All that is needed is the line in the material below containing "right wrist: (78, 174)", plus every line after it, printed exactly.

•••

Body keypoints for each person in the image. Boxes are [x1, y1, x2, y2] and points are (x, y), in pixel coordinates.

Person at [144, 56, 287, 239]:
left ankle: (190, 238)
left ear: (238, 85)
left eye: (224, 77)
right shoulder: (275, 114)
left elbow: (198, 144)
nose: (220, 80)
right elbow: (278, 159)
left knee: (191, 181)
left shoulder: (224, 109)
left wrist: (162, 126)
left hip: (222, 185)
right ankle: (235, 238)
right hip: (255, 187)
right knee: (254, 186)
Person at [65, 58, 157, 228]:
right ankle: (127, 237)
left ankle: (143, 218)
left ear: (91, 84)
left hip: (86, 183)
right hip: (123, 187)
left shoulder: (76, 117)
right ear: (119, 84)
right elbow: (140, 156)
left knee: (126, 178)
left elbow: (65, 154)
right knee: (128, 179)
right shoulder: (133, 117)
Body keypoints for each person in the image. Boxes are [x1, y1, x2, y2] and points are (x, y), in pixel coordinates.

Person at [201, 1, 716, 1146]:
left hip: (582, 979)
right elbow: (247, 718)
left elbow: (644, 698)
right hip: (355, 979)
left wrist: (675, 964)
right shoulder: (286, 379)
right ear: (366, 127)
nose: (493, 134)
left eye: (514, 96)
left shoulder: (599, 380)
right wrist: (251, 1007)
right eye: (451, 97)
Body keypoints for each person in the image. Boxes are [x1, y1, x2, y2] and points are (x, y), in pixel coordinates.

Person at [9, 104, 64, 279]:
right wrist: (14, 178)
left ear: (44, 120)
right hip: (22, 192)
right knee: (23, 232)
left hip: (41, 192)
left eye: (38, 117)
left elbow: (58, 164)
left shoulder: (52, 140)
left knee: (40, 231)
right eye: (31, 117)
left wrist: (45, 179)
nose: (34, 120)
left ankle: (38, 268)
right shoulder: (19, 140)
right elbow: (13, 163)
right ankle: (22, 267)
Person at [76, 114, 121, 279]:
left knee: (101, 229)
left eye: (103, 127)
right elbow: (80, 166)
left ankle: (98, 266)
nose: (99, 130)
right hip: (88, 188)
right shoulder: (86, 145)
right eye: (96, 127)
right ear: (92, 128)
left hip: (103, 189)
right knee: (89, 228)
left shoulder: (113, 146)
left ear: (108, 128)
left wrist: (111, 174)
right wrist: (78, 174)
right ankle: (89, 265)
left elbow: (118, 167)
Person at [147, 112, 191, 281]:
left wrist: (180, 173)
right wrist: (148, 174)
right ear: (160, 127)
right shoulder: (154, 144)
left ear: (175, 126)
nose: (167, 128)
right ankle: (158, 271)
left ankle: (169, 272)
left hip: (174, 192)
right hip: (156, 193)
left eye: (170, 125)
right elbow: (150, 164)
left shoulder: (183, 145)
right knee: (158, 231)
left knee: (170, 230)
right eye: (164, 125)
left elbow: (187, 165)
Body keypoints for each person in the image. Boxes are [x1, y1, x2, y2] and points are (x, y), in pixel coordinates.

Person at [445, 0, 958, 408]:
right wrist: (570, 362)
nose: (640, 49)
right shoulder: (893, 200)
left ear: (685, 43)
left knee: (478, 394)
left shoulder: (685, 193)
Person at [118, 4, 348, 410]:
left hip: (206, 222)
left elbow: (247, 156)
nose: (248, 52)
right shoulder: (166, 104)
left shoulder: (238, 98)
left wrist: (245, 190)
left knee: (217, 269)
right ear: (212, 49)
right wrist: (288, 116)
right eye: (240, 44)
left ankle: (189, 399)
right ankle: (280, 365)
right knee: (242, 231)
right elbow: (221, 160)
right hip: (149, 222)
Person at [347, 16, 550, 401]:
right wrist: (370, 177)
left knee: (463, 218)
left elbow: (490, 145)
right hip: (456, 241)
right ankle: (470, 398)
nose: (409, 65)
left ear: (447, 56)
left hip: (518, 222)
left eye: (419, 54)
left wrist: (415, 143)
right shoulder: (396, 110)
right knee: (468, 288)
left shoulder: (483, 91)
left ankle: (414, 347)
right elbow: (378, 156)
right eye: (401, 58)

•••

> _Result_:
right wrist: (78, 174)
right ankle: (89, 265)
left elbow: (118, 167)
Person at [147, 112, 191, 281]:
left wrist: (180, 173)
right wrist: (148, 174)
right ear: (160, 127)
right shoulder: (154, 144)
left ear: (175, 126)
nose: (167, 128)
right ankle: (158, 271)
left ankle: (169, 272)
left hip: (174, 192)
right hip: (156, 193)
left eye: (170, 125)
right elbow: (150, 164)
left shoulder: (183, 145)
right knee: (158, 231)
left knee: (170, 230)
right eye: (164, 125)
left elbow: (187, 165)
Body keypoints for each person in the image. Boxes are [x1, y1, x2, y2] and points are (x, y), in pixel coordinates.

Person at [445, 0, 958, 408]:
right wrist: (570, 362)
nose: (640, 49)
right shoulder: (893, 200)
left ear: (685, 43)
left knee: (478, 394)
left shoulder: (685, 193)
Person at [118, 4, 348, 410]:
left hip: (206, 222)
left elbow: (247, 156)
nose: (248, 52)
right shoulder: (166, 104)
left shoulder: (238, 98)
left wrist: (245, 190)
left knee: (217, 269)
right ear: (212, 49)
right wrist: (288, 116)
right eye: (240, 44)
left ankle: (189, 399)
right ankle: (280, 365)
right knee: (242, 231)
right elbow: (221, 160)
right hip: (149, 222)
Person at [347, 16, 550, 401]:
right wrist: (370, 177)
left knee: (463, 218)
left elbow: (490, 145)
right hip: (456, 241)
right ankle: (470, 398)
nose: (409, 65)
left ear: (447, 56)
left hip: (518, 222)
left eye: (419, 54)
left wrist: (415, 143)
right shoulder: (396, 110)
right knee: (468, 288)
left shoulder: (483, 91)
left ankle: (414, 347)
right elbow: (378, 156)
right eye: (401, 58)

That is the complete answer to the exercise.